La question du budget 2026 suscite de fortes tensions. Face à l’ampleur des efforts attendus, le Premier ministre veut associer les Français par un référendum. Un pari politique risqué… et juridiquement complexe.
Bayrou mise sur les Français pour faire accepter son plan
Lors de son entretien au Journal du Dimanche, François Bayrou a surpris en évoquant l’éventualité d’un référendum sur le budget 2026. L’objectif est clair : valider directement auprès du peuple un « plan cohérent, avec des propositions claires et lisibles » destiné à réduire les déficits et la dette publique. Pour rappel, l’exécutif prévoit un effort budgétaire de 40 milliards d’euros l’an prochain, avec pour ambition de ramener le déficit à 4,6 % du PIB. Ensuite, le cap est fixé à moins de 3 % d’ici 2029.
Selon Bayrou, cette stratégie ne peut réussir que si les citoyens l’acceptent : « Il demandera des efforts à tout le monde », prévient-il. Il ne veut pas d’un passage en force, comme lors des réformes précédentes qui avaient entraîné grèves et manifestations. Cette fois, il appelle à une mobilisation collective autour d’un choix démocratique.
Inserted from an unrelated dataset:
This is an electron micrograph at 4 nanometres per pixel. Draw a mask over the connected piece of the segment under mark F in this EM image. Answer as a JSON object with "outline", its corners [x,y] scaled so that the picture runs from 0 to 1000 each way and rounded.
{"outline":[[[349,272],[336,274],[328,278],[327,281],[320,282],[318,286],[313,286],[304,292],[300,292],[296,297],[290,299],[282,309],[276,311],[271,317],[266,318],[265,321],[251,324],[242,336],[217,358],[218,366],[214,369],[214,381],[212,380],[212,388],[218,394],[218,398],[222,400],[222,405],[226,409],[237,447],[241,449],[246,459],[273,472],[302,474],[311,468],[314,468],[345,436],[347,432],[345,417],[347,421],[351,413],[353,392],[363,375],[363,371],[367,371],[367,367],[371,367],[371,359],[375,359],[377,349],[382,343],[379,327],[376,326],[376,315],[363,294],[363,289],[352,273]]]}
Une procédure très encadrée par la Constitution
Même si l’intention est affichée, l’organisation d’un référendum ne dépend pas du Premier ministre. Seul le président de la République, sur proposition du gouvernement ou du Parlement, peut décider d’y recourir. Ce mécanisme est prévu par l’article 11 de la Constitution, qui encadre strictement son utilisation. Le chef de l’État garde donc la main. D’ailleurs, François Bayrou l’admet lui-même : « Le gouvernement propose, le président décide. »
Du côté de l’Élysée, la prudence reste de mise. Selon une source proche, citée par l’AFP, « il est difficile de se prononcer tant que le contenu du plan n’est pas dévoilé ». Pour l’instant, Emmanuel Macron n’a pas donné de signal favorable. Il pourrait attendre la présentation officielle du budget avant de trancher.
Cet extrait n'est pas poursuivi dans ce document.